◆ What is asked ◆
a) Rewrite the passage of the eucalypt text that runs from "A deserving winner" down to "started in 2018!", putting "stunning" in place of "gorgeous".
b) Translate this sentence from the eucalypt text into Spanish: "These Mountain Ash forests are important homes to threatened species like the Leadbeaters (Fairy) Possum and Greater Glider."
c) Write what comes next in the text about the top-ranked eucalypts, starting after its final sentence.

A deserving winner of Australian hearts, the Mountain Ash is the ruler of the southeastern rainforests and tallest flowering plant in the entire world!

It grows as tall open forests in high rainfall areas of southern Victoria and northeastern and southern Tasmania. These Mountain Ash forests are important homes to threatened species like the Leadbeaters (Fairy) Possum and Greater Glider.

In a hotly contested secon place came the splendid and widely beloved Red Flowering Gum, Corymbia ficifolia. The Red Flowering Gum has had an incredible flowering season this year, in its restricted endemic range in southwestern WA and along streets and in gardens across southern Australia.

Rounding out the top three is the gorgeous Sydney Red Gum, Angophora costata. Also known as the Smooth-barked Apple, this species has been in the top three eucs almost every year since the competition started in 2018!

◆ Listing ◆
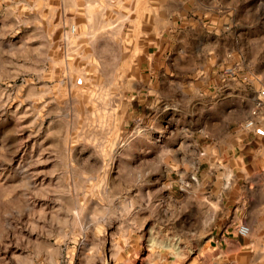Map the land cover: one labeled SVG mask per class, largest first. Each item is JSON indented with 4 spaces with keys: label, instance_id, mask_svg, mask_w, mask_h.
<instances>
[{
    "label": "rangeland",
    "instance_id": "obj_1",
    "mask_svg": "<svg viewBox=\"0 0 264 264\" xmlns=\"http://www.w3.org/2000/svg\"><path fill=\"white\" fill-rule=\"evenodd\" d=\"M242 120L264 0H0V264H264V202L223 189Z\"/></svg>",
    "mask_w": 264,
    "mask_h": 264
},
{
    "label": "crops",
    "instance_id": "obj_2",
    "mask_svg": "<svg viewBox=\"0 0 264 264\" xmlns=\"http://www.w3.org/2000/svg\"><path fill=\"white\" fill-rule=\"evenodd\" d=\"M244 122L245 121L243 120L240 121L239 127L237 129L230 132V134H228V132L223 135V141L226 142V149H222V157H226L225 165L227 170L229 169L235 173L233 182L229 184V186L225 185L223 189H227V193H224L226 198L235 202L232 216L234 215L236 217V221L242 220L239 219L241 217H245L244 206L242 205V207L239 208L240 199L242 204H244V200L246 199V203L248 204L247 208L254 205L258 206L259 204L260 214L263 212H261V208L262 202H264V124L256 120L253 127L249 129L247 133H245ZM211 136V140H214L216 136L218 137V135L214 134H211ZM196 146L197 148L200 147L198 143ZM245 160L246 164L240 165V162L244 163ZM232 161L235 162V166H233L231 169L230 167ZM254 162L255 164H253ZM202 163L208 162L202 161L200 165ZM200 165L197 167L196 173L202 172L203 168L201 170ZM245 172H251L254 173V175L256 174L254 177L256 181L255 186H246V191L244 192V186L241 182V177ZM239 174H241V176ZM231 208H233V205H231ZM228 235L231 241L235 242L232 243L233 246L236 244H241L233 232H228Z\"/></svg>",
    "mask_w": 264,
    "mask_h": 264
},
{
    "label": "built area",
    "instance_id": "obj_3",
    "mask_svg": "<svg viewBox=\"0 0 264 264\" xmlns=\"http://www.w3.org/2000/svg\"><path fill=\"white\" fill-rule=\"evenodd\" d=\"M250 126H252V121H247L245 123V127H250ZM249 230H250L249 226L243 223L242 221H240L239 223L235 225L236 234L239 236H242V237L247 236L249 233Z\"/></svg>",
    "mask_w": 264,
    "mask_h": 264
},
{
    "label": "bare ground",
    "instance_id": "obj_4",
    "mask_svg": "<svg viewBox=\"0 0 264 264\" xmlns=\"http://www.w3.org/2000/svg\"><path fill=\"white\" fill-rule=\"evenodd\" d=\"M249 232H250V230H249ZM249 234V233H248Z\"/></svg>",
    "mask_w": 264,
    "mask_h": 264
}]
</instances>
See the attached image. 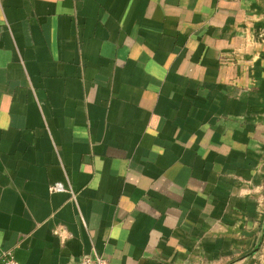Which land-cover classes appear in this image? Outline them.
<instances>
[{
    "label": "crops",
    "instance_id": "0c3cea01",
    "mask_svg": "<svg viewBox=\"0 0 264 264\" xmlns=\"http://www.w3.org/2000/svg\"><path fill=\"white\" fill-rule=\"evenodd\" d=\"M4 251L264 264V0H0Z\"/></svg>",
    "mask_w": 264,
    "mask_h": 264
},
{
    "label": "built area",
    "instance_id": "2783aa9c",
    "mask_svg": "<svg viewBox=\"0 0 264 264\" xmlns=\"http://www.w3.org/2000/svg\"><path fill=\"white\" fill-rule=\"evenodd\" d=\"M51 191H61L64 189L62 183L55 182L49 186ZM0 264H21L19 263L13 256L11 251H4L0 256ZM75 264H107L106 258L98 253H94L93 255H82L77 263Z\"/></svg>",
    "mask_w": 264,
    "mask_h": 264
}]
</instances>
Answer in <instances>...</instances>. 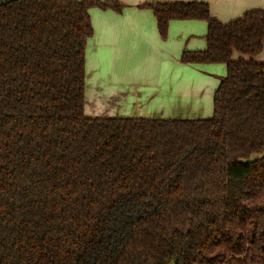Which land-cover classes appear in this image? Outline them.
I'll list each match as a JSON object with an SVG mask.
<instances>
[{
	"label": "trees",
	"instance_id": "trees-1",
	"mask_svg": "<svg viewBox=\"0 0 264 264\" xmlns=\"http://www.w3.org/2000/svg\"><path fill=\"white\" fill-rule=\"evenodd\" d=\"M141 6L161 38L206 23L180 60L224 66L210 117L86 115L89 11L118 0L0 6V264H264V10Z\"/></svg>",
	"mask_w": 264,
	"mask_h": 264
},
{
	"label": "crops",
	"instance_id": "crops-1",
	"mask_svg": "<svg viewBox=\"0 0 264 264\" xmlns=\"http://www.w3.org/2000/svg\"><path fill=\"white\" fill-rule=\"evenodd\" d=\"M174 1L208 3L211 16L222 23L246 11L264 10V0H118L124 6L120 13L93 7L85 51L87 116L177 119L174 112L182 109L210 112L211 106L203 103L206 80L193 68L201 65L180 60L183 51L205 49L206 23L174 20L161 38L151 10L141 6ZM258 55L256 60H264V46Z\"/></svg>",
	"mask_w": 264,
	"mask_h": 264
},
{
	"label": "rangeland",
	"instance_id": "rangeland-1",
	"mask_svg": "<svg viewBox=\"0 0 264 264\" xmlns=\"http://www.w3.org/2000/svg\"><path fill=\"white\" fill-rule=\"evenodd\" d=\"M241 56L242 55H240L238 52H234L232 58L237 59V58H240ZM258 56H256L255 58L258 59ZM199 65H201V67L199 68L193 67V68L199 70V71L197 70L196 71L201 77H203L206 80V84L203 86L205 87L207 93L204 94L203 96V99L206 98L203 103H205V105L211 106L210 112H207V114H204V115L201 113L199 114L197 113L198 115L193 112L190 113V111L188 110L186 111L185 109H182V111L174 112V115L180 116V118H188V119L205 118V117H210V115L212 114L213 102L211 100H212V96L214 93V91L212 90V87L215 83H217V79L219 80V78L225 74V69L223 65L220 63H209V64H199ZM203 69H206L207 71L205 70L206 72H202ZM197 78L198 77H195L196 80Z\"/></svg>",
	"mask_w": 264,
	"mask_h": 264
},
{
	"label": "water",
	"instance_id": "water-1",
	"mask_svg": "<svg viewBox=\"0 0 264 264\" xmlns=\"http://www.w3.org/2000/svg\"><path fill=\"white\" fill-rule=\"evenodd\" d=\"M10 1H14V0H0V6L8 4Z\"/></svg>",
	"mask_w": 264,
	"mask_h": 264
}]
</instances>
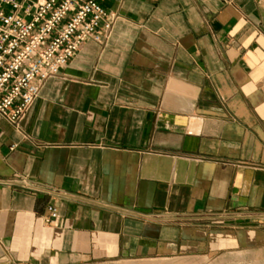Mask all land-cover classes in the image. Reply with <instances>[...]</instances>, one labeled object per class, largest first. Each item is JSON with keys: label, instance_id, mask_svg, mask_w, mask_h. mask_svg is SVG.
<instances>
[{"label": "crops", "instance_id": "1", "mask_svg": "<svg viewBox=\"0 0 264 264\" xmlns=\"http://www.w3.org/2000/svg\"><path fill=\"white\" fill-rule=\"evenodd\" d=\"M99 1L108 39L0 115V264H264V4Z\"/></svg>", "mask_w": 264, "mask_h": 264}, {"label": "built area", "instance_id": "2", "mask_svg": "<svg viewBox=\"0 0 264 264\" xmlns=\"http://www.w3.org/2000/svg\"><path fill=\"white\" fill-rule=\"evenodd\" d=\"M116 19L99 0H0V115L16 125L46 81L85 42L104 43ZM47 211L55 222L58 211Z\"/></svg>", "mask_w": 264, "mask_h": 264}, {"label": "rangeland", "instance_id": "3", "mask_svg": "<svg viewBox=\"0 0 264 264\" xmlns=\"http://www.w3.org/2000/svg\"><path fill=\"white\" fill-rule=\"evenodd\" d=\"M223 262L226 264H234L235 261L239 262L240 264H259V259L257 257V254H250V253H230L226 255H222L218 258H216L215 261L212 262ZM211 263V262H210Z\"/></svg>", "mask_w": 264, "mask_h": 264}, {"label": "bare ground", "instance_id": "4", "mask_svg": "<svg viewBox=\"0 0 264 264\" xmlns=\"http://www.w3.org/2000/svg\"><path fill=\"white\" fill-rule=\"evenodd\" d=\"M147 264H188L187 262H185L184 260H180V259H177V260H169V261H166V260H160L159 261H150L148 262ZM210 264H226V263H223V262H211ZM234 264H240L239 262H236ZM249 264V263H248ZM258 264V263H257Z\"/></svg>", "mask_w": 264, "mask_h": 264}]
</instances>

◆ Written responses ◆
a)
A deserving winner of Australian hearts, the Mountain Ash is the ruler of the southeastern rainforests and tallest flowering plant in the entire world!

It grows as tall open forests in high rainfall areas of southern Victoria and northeastern and southern Tasmania. These Mountain Ash forests are important homes to threatened species like the Leadbeaters (Fairy) Possum and Greater Glider.

In a hotly contested secon place came the splendid and widely beloved Red Flowering Gum, Corymbia ficifolia. The Red Flowering Gum has had an incredible flowering season this year, in its restricted endemic range in southwestern WA and along streets and in gardens across southern Australia.

Rounding out the top three is the stunning Sydney Red Gum, Angophora costata. Also known as the Smooth-barked Apple, this species has been in the top three eucs almost every year since the competition started in 2018!

b) Estos bosques de Mountain Ash son hogares importantes para especies amenazadas como la zarigüeya de Leadbeater (zarigüeya hada) y el gran planeador.

c)
2022 Eucalypt of the Year Shortlist:

Sydney Red Gum,
Angophora costata
NSW, Qld
A wide-spreading tree with wiggly limbs, rich red bark and abundant cream flowers, this species is well-loved and widely planted as avenues and in parklands. Despite being synonymous with the Sydney sandstone country, the species epithet ‘costata’ refers not to the coastal location but to the gumnuts, ‘costatus’ meaning ‘ribbed’ in Latin.

Photo – Keelan Orrock. @delving.through.dharawal on Instagram

Ghost Gum,
Corymbia aparrerinja
NT, Qld, WA
Albert Namatjira’s muse, birthplace of the Australian Labour Party and desert apparition. The sight of the powder-white trunk against the red soil and blue sky of Central Australia is unforgettable. This extremely photogenic tree grows tall on the plains and small and wiry when it clings to cliffs in the central plateaus and ranges. The Arrernte people of Mparntwe (Alice Springs) and the surrounding lands call this tree ilwempe.
Photo – Dean Nicolle

Lemon-scented Gum,
Corymbia citriodora
QLD
Surely one of Australia’s best-loved gums (but I guess we’ll find out!). The evocative citrus scent of these trees in the rain is the smell of summer in eastern suburbia. Pair that with its smooth limbs and blush-pink to apricot bark that changes colour with the seasons and it’s no wonder so many have been moved to pick up a pen and laud its loveliness. Corymbia citriodora is one of only two eucalypts with lemon-scented leaves.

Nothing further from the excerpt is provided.